Catch the Dragon was my first professional title, started as a Level Design intern in 2019 and continued in-house with a broader scope across game design. A team-vs-team location-based VR arena game built for free roaming venues, tracked by a warehouse-scale positional system. Across the production I shipped 4 maps on 2 game modes: three 3v3 Capture the Flag arenas and one Wagon Defense map, deployed in partner venues running 200m² to 400m² of play surface in Dardilly and Bourgoin-Jallieu.
Free roaming changes the design problem entirely. No stick, no teleport, no virtual sprint: the player's body is the controller. Sightlines, paths and combat zones have to read from the body's point of view, and every encounter has to keep teams apart in physical space before keeping them apart in tactical space.




Level design is the heart of this project and the angle I came in on. Designing for free roaming means designing at 1:1 physical scale: the player moves with their actual body, not a stick. That single constraint reshapes every primitive of the craft.
Every map went through a tight duo loop with a dedicated Level Artist. Layouts were drafted as annotated top-down passes, then turned into Unity blockouts and dressed by the LA, with continuous round-trips on what stayed legible (sightlines, capture zones, cover, breakables) versus what could be pushed into set dressing and niche storytelling. Working in that duo is where a lot of my LD vocabulary settled, in particular the cover / window / breakable primitives I still use as layout building blocks.
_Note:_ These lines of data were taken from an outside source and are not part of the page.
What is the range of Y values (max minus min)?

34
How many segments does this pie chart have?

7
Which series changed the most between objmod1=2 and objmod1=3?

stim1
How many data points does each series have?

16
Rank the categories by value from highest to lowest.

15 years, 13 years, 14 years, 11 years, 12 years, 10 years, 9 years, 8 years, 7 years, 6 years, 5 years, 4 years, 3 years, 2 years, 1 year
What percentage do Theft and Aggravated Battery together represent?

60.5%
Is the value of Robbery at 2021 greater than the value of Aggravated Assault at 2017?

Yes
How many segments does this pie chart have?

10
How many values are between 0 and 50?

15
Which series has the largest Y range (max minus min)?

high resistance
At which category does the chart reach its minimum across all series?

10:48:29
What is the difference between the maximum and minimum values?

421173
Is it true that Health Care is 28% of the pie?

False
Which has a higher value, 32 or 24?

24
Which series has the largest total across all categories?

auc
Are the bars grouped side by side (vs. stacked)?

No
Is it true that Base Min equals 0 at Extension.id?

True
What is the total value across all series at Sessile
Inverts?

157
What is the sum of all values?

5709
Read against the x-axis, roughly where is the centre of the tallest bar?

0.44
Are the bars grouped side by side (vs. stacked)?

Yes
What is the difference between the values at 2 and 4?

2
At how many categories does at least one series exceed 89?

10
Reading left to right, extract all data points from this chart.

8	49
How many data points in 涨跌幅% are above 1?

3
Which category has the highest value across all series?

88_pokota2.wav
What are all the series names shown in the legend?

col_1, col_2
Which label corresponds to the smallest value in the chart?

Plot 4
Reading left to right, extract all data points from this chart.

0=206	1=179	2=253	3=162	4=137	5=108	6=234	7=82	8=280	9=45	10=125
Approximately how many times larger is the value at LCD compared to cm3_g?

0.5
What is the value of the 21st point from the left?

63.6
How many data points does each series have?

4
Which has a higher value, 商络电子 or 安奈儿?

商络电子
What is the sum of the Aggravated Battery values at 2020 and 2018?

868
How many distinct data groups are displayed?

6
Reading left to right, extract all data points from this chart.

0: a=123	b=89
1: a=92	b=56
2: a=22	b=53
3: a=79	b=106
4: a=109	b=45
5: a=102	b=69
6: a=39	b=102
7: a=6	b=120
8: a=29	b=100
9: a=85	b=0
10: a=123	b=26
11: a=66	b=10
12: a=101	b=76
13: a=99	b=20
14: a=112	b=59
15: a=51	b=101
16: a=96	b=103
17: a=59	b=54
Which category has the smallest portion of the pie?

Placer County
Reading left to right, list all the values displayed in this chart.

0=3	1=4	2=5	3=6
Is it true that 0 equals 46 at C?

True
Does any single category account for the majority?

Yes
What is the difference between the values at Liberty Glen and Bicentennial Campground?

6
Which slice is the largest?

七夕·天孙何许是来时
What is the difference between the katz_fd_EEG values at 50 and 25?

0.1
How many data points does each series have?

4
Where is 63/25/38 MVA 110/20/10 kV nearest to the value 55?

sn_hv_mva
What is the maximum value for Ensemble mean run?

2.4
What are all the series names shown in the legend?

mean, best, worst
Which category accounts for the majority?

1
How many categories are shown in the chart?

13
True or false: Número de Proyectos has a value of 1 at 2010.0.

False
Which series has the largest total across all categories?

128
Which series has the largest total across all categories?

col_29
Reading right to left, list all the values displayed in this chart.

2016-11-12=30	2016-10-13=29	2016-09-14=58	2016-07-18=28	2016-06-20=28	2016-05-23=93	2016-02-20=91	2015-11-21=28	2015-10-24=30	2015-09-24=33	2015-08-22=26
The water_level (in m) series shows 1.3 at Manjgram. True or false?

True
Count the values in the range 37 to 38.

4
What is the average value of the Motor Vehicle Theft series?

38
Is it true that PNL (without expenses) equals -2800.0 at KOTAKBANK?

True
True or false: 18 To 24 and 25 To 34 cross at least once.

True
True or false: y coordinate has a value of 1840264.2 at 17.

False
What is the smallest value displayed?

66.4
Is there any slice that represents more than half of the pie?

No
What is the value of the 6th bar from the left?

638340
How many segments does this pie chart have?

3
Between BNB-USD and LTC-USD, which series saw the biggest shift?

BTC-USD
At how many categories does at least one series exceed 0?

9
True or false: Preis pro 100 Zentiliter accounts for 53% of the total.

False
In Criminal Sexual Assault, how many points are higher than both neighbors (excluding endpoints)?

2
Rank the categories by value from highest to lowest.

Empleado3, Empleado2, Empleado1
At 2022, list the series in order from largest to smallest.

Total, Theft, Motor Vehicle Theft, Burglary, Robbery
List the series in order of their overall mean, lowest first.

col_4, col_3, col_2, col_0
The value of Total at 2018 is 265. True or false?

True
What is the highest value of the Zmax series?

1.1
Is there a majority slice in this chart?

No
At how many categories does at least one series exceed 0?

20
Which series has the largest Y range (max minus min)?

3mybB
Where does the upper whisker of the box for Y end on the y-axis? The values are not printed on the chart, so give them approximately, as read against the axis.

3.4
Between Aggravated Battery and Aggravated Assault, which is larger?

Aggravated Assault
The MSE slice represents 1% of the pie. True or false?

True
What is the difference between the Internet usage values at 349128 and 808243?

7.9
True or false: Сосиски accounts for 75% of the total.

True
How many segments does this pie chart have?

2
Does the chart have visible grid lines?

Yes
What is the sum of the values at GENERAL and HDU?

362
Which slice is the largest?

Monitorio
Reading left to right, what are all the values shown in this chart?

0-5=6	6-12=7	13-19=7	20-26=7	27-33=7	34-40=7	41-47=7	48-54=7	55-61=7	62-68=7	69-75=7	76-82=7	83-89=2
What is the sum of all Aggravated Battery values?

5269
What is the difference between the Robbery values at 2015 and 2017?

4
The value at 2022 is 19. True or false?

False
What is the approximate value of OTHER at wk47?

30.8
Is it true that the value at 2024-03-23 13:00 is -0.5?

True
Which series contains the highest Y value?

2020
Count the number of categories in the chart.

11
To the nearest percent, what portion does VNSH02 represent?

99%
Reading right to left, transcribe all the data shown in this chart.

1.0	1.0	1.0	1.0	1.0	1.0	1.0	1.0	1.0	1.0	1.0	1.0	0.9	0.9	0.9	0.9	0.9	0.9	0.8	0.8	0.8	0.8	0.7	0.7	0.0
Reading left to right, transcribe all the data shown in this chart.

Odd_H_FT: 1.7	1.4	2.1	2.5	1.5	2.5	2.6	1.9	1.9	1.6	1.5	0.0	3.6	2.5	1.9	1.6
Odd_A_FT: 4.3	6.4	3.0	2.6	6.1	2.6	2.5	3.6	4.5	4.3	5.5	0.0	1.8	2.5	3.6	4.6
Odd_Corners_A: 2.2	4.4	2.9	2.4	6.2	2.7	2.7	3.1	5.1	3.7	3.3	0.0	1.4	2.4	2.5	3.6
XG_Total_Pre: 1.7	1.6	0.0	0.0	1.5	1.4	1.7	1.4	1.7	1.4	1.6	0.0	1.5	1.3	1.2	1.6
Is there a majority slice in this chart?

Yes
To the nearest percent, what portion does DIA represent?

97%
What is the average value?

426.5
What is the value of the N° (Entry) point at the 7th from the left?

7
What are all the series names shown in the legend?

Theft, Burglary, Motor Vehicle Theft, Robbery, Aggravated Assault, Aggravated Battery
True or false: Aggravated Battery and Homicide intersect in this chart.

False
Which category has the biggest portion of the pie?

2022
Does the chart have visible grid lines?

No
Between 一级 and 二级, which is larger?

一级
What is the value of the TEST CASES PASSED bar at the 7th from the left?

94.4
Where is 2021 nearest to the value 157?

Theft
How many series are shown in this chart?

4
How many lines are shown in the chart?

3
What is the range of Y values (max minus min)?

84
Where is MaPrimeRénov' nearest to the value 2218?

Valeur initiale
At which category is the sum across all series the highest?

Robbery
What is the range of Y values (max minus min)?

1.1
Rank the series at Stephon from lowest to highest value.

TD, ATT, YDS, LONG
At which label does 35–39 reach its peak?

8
Testing a free roaming map is not a Play-button affair. Each iteration meant deploying the build to the backpacks worn by players, recalibrating the Windows Mixed Reality headsets so the room boundaries displayed correctly, gearing up, and playing the full round physically in the venue. One bad calibration and a player walks into a real wall.
That loop is slow and expensive, which forces a discipline I have kept since: every iteration has to be justified in writing before it is built, because you cannot iterate your way out of free roaming the way you can in seated VR. Cheap iterations make sloppy designers; expensive ones make precise ones.
The Bourgoin-Jallieu space went through several layout passes as we sized maps from 200m² up to 400m², testing single dropzone versus multiple-artefact configurations, relay maps, and varying spawn placements. Free roaming arena pacing is a balance between giving teams the room to spread out and forcing meaningful contact, and that balance shifts with every metre of play surface.
I joined as a Level Design intern, was recruited in LD, then grew into the game design side of the production. The systems below are the ones I tuned and balanced once that scope opened up: a junior-to-mid growth that happened on shipped maps and shipped mechanics.
Dragon tears are environmental crystals that explode in an AoE when shot or touched, then respawn on a timer. They sit halfway between hazard and weapon: the LD places them at sightline crossings and chokepoints, and players learn to use them as area denial, zone control, or improvised traps. That overlap of level prop and player tool is what turns them into emergent encounters rather than static obstacles.
Mage and Archer are deliberately built around different physical gestures. The Mage charges an energy ball by holding the trigger, the longer the charge the bigger the ball — and those projectiles bounce off walls, opening up indirect angles and corner plays the Archer cannot access. The Archer draws the bow with two hands, with a physical pull on the string. Same role in the team economy, opposite body language, balanced on time-to-kill and effective range.